C’est la bête noire des éleveurs de poulets blancs… Le renard est le prédateur le plus redouté des éleveurs de volailles de Bresse. La chasse traditionnelle par déterrage qu'ils plébiscitent provoque la colère des associations de protection des animaux qui la jugent trop cruelle. La préfète de l’Ain vient d’opter pour une prolongation de la pratique après une volte-face.
Le renard est considéré comme un nuisible, c'est inscrit dans la loi, mais sa régulation passe par une décision de la préfecture.
En novembre dernier, la commission de la chasse et de la faune sauvage du département de l’Ain, présidée par la préfète, n’a plus retenu la chasse dans les tanières (vénerie sous terre) comme solution de lutte contre le renard.
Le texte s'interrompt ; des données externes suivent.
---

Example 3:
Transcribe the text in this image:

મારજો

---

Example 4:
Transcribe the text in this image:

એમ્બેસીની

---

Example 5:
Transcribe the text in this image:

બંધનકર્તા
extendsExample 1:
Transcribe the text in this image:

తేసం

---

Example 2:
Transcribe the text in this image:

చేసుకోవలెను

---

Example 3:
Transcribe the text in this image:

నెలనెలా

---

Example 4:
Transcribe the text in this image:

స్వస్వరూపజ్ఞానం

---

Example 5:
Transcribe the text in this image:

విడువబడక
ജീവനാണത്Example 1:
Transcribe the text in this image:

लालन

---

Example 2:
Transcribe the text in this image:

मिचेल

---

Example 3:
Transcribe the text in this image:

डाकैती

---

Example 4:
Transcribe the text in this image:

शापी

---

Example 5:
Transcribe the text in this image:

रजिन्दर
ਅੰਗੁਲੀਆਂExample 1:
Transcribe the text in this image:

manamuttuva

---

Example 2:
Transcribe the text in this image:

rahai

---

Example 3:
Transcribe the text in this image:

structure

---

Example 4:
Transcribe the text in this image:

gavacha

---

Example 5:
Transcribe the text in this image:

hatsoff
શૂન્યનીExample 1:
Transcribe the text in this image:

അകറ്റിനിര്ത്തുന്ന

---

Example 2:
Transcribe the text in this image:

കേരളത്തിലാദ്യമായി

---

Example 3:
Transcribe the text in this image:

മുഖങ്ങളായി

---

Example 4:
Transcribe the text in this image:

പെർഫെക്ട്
Une décision finalement révisée un mois plus tard après un nouveau vote voulu par la représentante de l’Etat.
Entre les deux consultations, le monde de la volaille de Bresse aurait fait pression, selon Le Canard Enchaîné. Les éleveurs mettant en avant la pérennité de leur activité. "La préfète a compris qu'il y avait un intérêt pour les éleveurs de volailles de Bresse à continuer cette façon de faire. Elle date de plusieurs générations et fonctionne très bien" justifie Morgan Merle, éleveur, avant d'ajouter "pendant la Covid, avec l'arrêt du déterrage, on a retrouvé un nombre important de renards avec des attaques qui se sont multipliées".
Le renard tue pour s'amuser
En Bresse, le renard est le prédateur le plus redouté par les éleveurs.
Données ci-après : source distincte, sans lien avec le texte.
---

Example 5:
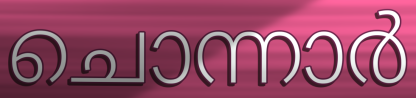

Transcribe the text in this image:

ചൊന്നാർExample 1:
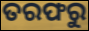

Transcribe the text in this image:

ତରଫରୁ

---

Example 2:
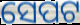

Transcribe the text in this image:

ସେପଟ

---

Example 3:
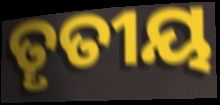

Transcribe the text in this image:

ତୄତୀୟ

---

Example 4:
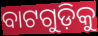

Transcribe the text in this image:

ବାଟଗୁଡ଼ିକୁ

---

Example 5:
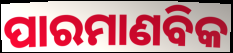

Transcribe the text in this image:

ପାରମାଣବିକ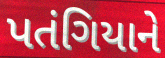
પતંગિયાનેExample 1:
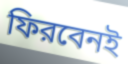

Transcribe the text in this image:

ফিরবেনই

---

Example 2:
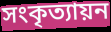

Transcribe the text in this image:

সংকৃত্যায়ন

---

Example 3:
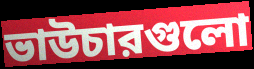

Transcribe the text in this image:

ভাউচারগুলো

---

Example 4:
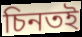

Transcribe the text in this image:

চিনতই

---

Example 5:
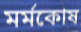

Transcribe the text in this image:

মর্মকোষ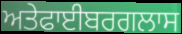
ਅਤੇਫਾਈਬਰਗਲਾਸ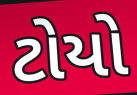
ટોયો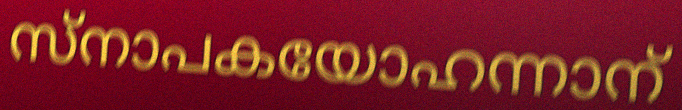
സ്നാപകയോഹന്നാന്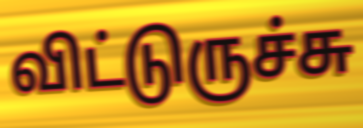
விட்டுருச்சு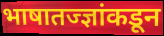
भाषातज्ज्ञांकडून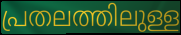
പ്രതലത്തിലുള്ള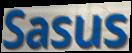
Sasus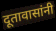
दूतावासांनीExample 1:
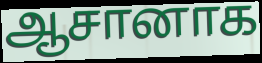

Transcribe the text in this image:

ஆசானாக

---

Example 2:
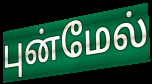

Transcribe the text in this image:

புன்மேல்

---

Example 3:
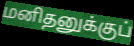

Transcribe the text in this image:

மனிதனுக்குப்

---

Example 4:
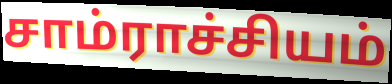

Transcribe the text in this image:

சாம்ராச்சியம்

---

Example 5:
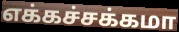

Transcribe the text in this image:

எக்கச்சக்கமாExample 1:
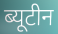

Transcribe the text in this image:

ब्यूटीन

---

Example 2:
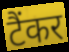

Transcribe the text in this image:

टैंकर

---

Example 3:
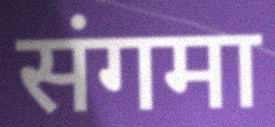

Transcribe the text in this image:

संगमा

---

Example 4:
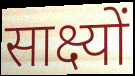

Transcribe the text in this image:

साक्ष्यों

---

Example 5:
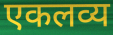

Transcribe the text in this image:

एकलव्य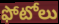
ఫోటోలు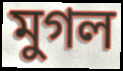
মুগল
"Aux mois de mars avril, quand il y a les jeunes renardeaux, on arrive à avoir une centaine de morts dans le champ pour que le renard n'en ramène point. C'est un jeu, c'est apprendre à chasser aux petits"
Morgan Merleéleveur de volailles de Bresse
Ce risque fait peur aux candidats qui souhaiteraient s'installer. La prédation peut, selon lui, être responsable de pertes de l'ordre de 20%.
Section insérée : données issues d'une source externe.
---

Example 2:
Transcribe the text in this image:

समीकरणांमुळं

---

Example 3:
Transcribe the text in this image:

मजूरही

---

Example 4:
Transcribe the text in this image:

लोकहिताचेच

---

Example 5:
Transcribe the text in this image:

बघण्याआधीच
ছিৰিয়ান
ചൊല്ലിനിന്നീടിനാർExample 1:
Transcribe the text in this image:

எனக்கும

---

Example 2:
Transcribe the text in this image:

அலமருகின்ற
Pour protéger son cheptel, Morgan Merle a électrifié, il y a 2 ans, le grillage qui entoure tous ses enclos. 10 000 volts pour repousser les prédateurs et un sacré budget ! 25 euros le mètre. Pour lui, il est primordial de sacrifier de nombreuses portées de renards. Ce qui est possible par le biais de la vénerie sous terre. Cette technique de chasse consiste à tuer directement dans le terrier toute la famille renard et limiter ainsi leur prolifération.
D'autres solutions prônées par les associations
Technique efficace pour les chasseurs, technique d’un autre âge pour les associations de protection des animaux. La volte-face de la préfète est donc mal vécue par ces dernières. L'association One voice a infiltré une équipe de chasseurs et à montrer des images de cette pratique pour alerter la population.
"Il y a moyen de protéger les poulets des renards. Il y a moyen de mettre des enclos qui tiennent et il y a certainement moyen pour les éleveurs de volailles de Bresse de demander de l'aide pour cela, mais on ne peut pas considérer la nature uniquement par les profits immédiats que l'on va en tirer. Il faut la considérer comme une globalité et là, on a besoin des renards" certifie Muriel Arnal, présidente de One Voice. L'association dénonce la cruauté de la vénerie sous terre et ne valide pas son efficacité.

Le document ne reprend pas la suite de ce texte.